Your task: Give back exactly the lines from the beginning of the listing below to the line holding "Б.Баясгалан", both ends included; the pictures stay out.

Given records:
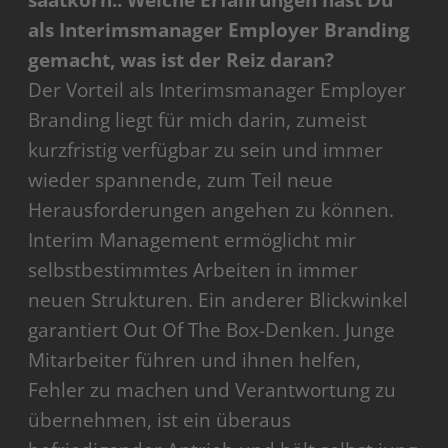
saatkorn.: Welche Erfahrungen hast Du
als Interimsmanager Employer Branding
gemacht, was ist der Reiz daran?
Der Vorteil als Interimsmanager Employer
Branding liegt für mich darin, zumeist
kurzfristig verfügbar zu sein und immer
wieder spannende, zum Teil neue
Herausforderungen angehen zu können.
Interim Management ermöglicht mir
selbstbestimmtes Arbeiten in immer
neuen Strukturen. Ein anderer Blickwinkel
garantiert Out Of The Box-Denken. Junge
Mitarbeiter führen und ihnen helfen,
Fehler zu machen und Verantwortung zu
übernehmen, ist ein überaus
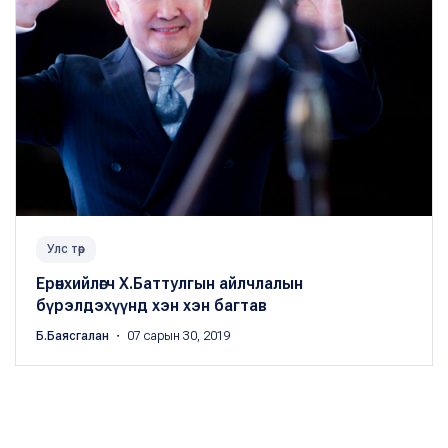
Улс төр
Ерөнхийлөгч Х.Баттулгын айлчлалын
бүрэлдэхүүнд хэн хэн багтав
Б.Баясгалан
・ 07 сарын 30, 2019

Output:
saatkorn.: Welche Erfahrungen hast Du
als Interimsmanager Employer Branding
gemacht, was ist der Reiz daran?
Der Vorteil als Interimsmanager Employer
Branding liegt für mich darin, zumeist
kurzfristig verfügbar zu sein und immer
wieder spannende, zum Teil neue
Herausforderungen angehen zu können.
Interim Management ermöglicht mir
selbstbestimmtes Arbeiten in immer
neuen Strukturen. Ein anderer Blickwinkel
garantiert Out Of The Box-Denken. Junge
Mitarbeiter führen und ihnen helfen,
Fehler zu machen und Verantwortung zu
übernehmen, ist ein überaus
Улс төр
Ерөнхийлөгч Х.Баттулгын айлчлалын
бүрэлдэхүүнд хэн хэн багтав
Б.Баясгалан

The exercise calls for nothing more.